Spliting data using transformer vs filter stage

Posted: Fri Oct 10, 2008 9:21 am
by girija
Hi All,

In my job I am spliting the data based on some criterion and by using filter stage.

I received the comment from the reviewer :

"It is actually more efficient to use a transformer because the transformer is compiled and the filter is interpreted and adds more overhead than the transformer".

I don't know this before.

Waiting for your comments regarding this statement.

Thanks
Girija S

Posted: Fri Oct 10, 2008 9:25 am
by ArndW
Create a job with a row generator and the column you are using to filter, run it through the filter stage and into a copy stage that has no output. Use enough rows of data so your job runs at least 10 minutes.

Change the job to a transform stage and re-run with the same amount of data.

What results do you get?

Posted: Fri Oct 10, 2008 1:21 pm
by ray.wurlod
The statement is true in version 7.5 and later.

Posted: Fri Oct 10, 2008 1:30 pm
by girija
Thanks Ray. I was just waiting for this statement.
You already mentioned earlier that they did lots of change in transformer in 7.5 and onwards.

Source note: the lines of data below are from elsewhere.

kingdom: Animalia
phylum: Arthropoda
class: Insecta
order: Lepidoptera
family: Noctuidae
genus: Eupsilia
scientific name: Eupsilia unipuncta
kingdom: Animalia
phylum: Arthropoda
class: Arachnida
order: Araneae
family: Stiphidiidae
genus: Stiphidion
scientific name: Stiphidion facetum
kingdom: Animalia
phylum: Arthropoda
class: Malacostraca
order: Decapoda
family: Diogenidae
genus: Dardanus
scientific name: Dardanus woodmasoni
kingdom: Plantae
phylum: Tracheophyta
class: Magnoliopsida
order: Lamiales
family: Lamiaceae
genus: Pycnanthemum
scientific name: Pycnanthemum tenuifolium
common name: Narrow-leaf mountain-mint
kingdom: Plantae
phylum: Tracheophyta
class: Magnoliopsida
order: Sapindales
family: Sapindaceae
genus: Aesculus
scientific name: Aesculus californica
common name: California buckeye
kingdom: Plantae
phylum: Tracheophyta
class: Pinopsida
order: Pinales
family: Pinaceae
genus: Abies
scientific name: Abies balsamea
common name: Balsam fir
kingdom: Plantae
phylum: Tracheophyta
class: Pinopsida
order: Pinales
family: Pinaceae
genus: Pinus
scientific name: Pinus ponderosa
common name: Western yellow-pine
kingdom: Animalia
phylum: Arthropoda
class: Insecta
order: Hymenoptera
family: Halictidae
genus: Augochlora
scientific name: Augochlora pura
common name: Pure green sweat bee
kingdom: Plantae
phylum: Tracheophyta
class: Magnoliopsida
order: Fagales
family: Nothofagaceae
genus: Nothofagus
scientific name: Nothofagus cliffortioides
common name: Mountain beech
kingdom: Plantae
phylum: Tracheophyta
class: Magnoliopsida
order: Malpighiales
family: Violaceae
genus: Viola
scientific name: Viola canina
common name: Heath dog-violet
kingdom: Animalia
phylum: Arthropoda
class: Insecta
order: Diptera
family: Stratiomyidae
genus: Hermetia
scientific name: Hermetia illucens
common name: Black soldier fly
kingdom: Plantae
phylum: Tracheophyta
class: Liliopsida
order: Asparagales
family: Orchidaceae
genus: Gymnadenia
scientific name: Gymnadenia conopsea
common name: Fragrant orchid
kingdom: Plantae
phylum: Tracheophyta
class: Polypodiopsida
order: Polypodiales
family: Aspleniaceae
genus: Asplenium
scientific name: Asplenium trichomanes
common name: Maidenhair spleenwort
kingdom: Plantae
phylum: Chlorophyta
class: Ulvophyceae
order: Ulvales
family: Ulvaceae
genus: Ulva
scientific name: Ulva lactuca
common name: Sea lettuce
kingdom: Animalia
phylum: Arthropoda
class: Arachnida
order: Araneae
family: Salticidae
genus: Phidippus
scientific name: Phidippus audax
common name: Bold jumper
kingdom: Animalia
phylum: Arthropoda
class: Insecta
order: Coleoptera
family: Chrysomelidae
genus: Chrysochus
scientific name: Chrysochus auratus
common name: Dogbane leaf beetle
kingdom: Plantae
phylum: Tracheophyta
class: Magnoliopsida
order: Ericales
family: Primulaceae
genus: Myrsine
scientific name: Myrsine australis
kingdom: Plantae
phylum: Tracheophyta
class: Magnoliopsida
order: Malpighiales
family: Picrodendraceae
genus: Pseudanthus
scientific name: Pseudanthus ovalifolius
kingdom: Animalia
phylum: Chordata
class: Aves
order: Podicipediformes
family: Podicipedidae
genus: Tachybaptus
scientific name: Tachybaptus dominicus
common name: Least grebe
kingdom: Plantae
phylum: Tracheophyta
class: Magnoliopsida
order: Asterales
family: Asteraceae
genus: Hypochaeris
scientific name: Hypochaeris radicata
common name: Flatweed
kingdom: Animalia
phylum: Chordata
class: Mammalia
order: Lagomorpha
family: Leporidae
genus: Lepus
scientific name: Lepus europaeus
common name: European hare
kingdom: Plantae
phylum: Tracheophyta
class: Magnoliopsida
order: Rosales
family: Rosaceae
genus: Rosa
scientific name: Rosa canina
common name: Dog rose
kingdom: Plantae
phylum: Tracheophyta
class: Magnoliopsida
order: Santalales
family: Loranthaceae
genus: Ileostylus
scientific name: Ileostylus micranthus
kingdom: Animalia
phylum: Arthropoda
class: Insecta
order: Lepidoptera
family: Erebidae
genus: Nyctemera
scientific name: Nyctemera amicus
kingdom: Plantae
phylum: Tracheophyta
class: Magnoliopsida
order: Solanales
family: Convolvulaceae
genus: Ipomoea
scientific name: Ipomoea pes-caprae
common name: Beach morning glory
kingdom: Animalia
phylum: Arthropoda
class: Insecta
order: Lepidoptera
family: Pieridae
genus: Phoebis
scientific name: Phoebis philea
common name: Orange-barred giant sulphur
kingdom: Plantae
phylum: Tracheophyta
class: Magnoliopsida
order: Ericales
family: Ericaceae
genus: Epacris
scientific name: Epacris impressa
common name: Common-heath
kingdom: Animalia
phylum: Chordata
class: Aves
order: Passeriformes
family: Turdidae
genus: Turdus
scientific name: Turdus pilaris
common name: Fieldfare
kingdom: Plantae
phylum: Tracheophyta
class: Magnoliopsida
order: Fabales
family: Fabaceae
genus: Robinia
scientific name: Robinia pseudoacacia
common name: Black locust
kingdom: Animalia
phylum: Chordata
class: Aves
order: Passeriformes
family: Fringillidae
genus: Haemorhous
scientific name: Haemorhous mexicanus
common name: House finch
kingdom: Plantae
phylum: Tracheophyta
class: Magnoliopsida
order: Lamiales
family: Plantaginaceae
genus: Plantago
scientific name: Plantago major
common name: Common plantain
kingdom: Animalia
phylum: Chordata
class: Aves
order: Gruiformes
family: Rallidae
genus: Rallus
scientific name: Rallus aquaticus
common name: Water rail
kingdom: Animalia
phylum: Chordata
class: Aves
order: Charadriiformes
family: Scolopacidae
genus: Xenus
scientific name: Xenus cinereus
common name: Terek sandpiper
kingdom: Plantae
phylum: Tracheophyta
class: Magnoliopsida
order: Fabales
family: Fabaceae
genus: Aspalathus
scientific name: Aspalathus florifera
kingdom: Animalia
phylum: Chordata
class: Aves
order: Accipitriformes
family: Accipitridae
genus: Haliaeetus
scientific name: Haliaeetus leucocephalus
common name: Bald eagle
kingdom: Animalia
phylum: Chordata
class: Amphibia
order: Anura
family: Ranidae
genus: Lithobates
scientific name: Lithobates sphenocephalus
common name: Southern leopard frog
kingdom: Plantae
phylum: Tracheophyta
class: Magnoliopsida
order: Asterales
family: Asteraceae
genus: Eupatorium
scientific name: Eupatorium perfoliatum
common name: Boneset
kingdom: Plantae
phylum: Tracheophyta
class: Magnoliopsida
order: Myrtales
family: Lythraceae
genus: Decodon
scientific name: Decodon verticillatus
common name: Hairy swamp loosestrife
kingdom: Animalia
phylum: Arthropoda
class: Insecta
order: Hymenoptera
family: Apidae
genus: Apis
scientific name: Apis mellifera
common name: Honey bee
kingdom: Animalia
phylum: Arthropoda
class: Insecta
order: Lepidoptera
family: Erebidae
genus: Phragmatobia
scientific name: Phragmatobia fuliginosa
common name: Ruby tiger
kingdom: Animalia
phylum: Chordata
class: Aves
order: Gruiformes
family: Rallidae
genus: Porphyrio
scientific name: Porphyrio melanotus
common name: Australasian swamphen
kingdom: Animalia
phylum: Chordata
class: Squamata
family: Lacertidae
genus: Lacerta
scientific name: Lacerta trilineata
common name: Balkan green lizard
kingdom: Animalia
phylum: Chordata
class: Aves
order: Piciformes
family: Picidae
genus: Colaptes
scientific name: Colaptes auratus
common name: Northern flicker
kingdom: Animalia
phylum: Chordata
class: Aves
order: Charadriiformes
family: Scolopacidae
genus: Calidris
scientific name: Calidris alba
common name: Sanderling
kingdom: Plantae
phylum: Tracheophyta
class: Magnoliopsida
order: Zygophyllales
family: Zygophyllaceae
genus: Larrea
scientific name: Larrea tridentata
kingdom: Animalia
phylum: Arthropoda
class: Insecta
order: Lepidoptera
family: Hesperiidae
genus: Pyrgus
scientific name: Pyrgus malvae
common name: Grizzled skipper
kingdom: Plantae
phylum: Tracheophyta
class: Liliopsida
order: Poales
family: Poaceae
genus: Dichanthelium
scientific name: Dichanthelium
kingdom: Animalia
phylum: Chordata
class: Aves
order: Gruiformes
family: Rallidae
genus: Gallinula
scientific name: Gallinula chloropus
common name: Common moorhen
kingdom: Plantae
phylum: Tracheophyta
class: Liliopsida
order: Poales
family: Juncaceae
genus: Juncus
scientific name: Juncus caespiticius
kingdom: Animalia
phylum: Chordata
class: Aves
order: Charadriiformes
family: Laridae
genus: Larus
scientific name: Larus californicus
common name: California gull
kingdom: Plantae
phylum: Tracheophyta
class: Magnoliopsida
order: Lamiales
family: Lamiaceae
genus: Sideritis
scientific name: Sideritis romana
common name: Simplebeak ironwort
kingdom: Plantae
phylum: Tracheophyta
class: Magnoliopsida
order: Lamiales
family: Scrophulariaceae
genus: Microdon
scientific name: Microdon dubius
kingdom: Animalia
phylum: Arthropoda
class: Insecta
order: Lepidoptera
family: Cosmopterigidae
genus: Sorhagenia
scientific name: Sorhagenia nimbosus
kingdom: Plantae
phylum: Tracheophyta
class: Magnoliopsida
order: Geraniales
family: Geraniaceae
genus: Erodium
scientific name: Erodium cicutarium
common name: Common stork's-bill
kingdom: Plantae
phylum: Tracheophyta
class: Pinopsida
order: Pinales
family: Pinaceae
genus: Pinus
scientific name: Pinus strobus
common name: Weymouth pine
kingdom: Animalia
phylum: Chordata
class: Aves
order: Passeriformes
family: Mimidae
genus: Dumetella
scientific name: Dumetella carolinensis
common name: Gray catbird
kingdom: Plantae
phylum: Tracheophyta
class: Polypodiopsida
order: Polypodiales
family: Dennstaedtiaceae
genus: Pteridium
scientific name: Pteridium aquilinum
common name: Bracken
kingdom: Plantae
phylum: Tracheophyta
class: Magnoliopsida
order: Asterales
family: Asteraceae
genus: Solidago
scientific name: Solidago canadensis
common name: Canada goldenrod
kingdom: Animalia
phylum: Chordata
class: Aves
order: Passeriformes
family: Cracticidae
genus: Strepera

Thanks again for your comment.

Girija S

Posted: Sat Oct 11, 2008 5:32 am
by ArndW
girija - I just spent 5 minutes testing this at Version 8

Simple RowGen -> Trans/Filter -> Copy Stage.

The Row Generator creates one seeded Random integer column with values of 1 to 100. The Filter and Transform only pass on rows with a value of > 50, i.e. about 50% filtration/constraint rates for 10 Million rows on a 1-node configuration.

Both tests repeated several times on an otherwise unused system
~7-8 Seconds Filter Stage.
~10-11 Seconds Transform Stage.

Posted: Mon Oct 13, 2008 11:52 am
by bcarlson
We had an IBM trainer tell us the same thing, that a buildop or transformer would do the filter more efficiently than the filter stage. I am surprised at the results you are seeing, ArndW. That is very interesting...

Did you put a sleep command in your transformer to skew your results? :wink: j/k

Brad

Posted: Mon Oct 13, 2008 3:49 pm
by ray.wurlod
Would you like to repeat the tests with slightly more complex conditions, maybe an OR conjunction or a leading-wildcard LIKE condition?